PROBLEM TO WORK ON. Return every record exactly as written.

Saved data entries
'''
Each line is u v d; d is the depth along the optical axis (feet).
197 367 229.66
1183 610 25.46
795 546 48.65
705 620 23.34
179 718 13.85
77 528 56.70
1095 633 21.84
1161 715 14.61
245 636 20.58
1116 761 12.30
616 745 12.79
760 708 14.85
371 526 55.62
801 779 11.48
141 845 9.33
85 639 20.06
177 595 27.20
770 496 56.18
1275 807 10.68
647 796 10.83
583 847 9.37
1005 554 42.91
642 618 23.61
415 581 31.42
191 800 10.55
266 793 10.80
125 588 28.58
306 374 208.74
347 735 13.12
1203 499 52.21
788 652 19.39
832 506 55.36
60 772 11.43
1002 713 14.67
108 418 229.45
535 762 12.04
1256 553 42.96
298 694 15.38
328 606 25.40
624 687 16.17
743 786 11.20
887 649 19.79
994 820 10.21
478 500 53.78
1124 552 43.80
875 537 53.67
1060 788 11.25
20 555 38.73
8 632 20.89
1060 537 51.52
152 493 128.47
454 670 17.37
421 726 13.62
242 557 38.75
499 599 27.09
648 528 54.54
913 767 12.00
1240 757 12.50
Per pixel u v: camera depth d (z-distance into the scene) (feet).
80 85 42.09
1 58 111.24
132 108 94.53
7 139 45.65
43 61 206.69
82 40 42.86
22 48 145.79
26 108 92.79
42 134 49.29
'''
PROBLEM SOLUTION.
Each line is u v d; d is the depth along the optical axis (feet).
197 367 229.66
1183 610 25.46
795 546 48.65
705 620 23.34
179 718 13.85
77 528 56.70
1095 633 21.84
1161 715 14.61
245 636 20.58
1116 761 12.30
616 745 12.79
760 708 14.85
371 526 55.62
801 779 11.48
141 845 9.33
85 639 20.06
177 595 27.20
770 496 56.18
1275 807 10.68
647 796 10.83
583 847 9.37
1005 554 42.91
642 618 23.61
415 581 31.42
191 800 10.55
266 793 10.80
125 588 28.58
306 374 208.74
347 735 13.12
1203 499 52.21
788 652 19.39
832 506 55.36
60 772 11.43
1002 713 14.67
108 418 229.45
535 762 12.04
1256 553 42.96
298 694 15.38
328 606 25.40
624 687 16.17
743 786 11.20
887 649 19.79
994 820 10.21
478 500 53.78
1124 552 43.80
875 537 53.67
1060 788 11.25
20 555 38.73
8 632 20.89
1060 537 51.52
152 493 128.47
454 670 17.37
421 726 13.62
242 557 38.75
499 599 27.09
648 528 54.54
913 767 12.00
1240 757 12.50
Per pixel u v: camera depth d (z-distance into the scene) (feet).
80 85 42.09
1 58 111.24
132 108 94.53
7 139 45.65
43 61 206.69
82 40 42.86
22 48 145.79
26 108 92.79
42 134 49.29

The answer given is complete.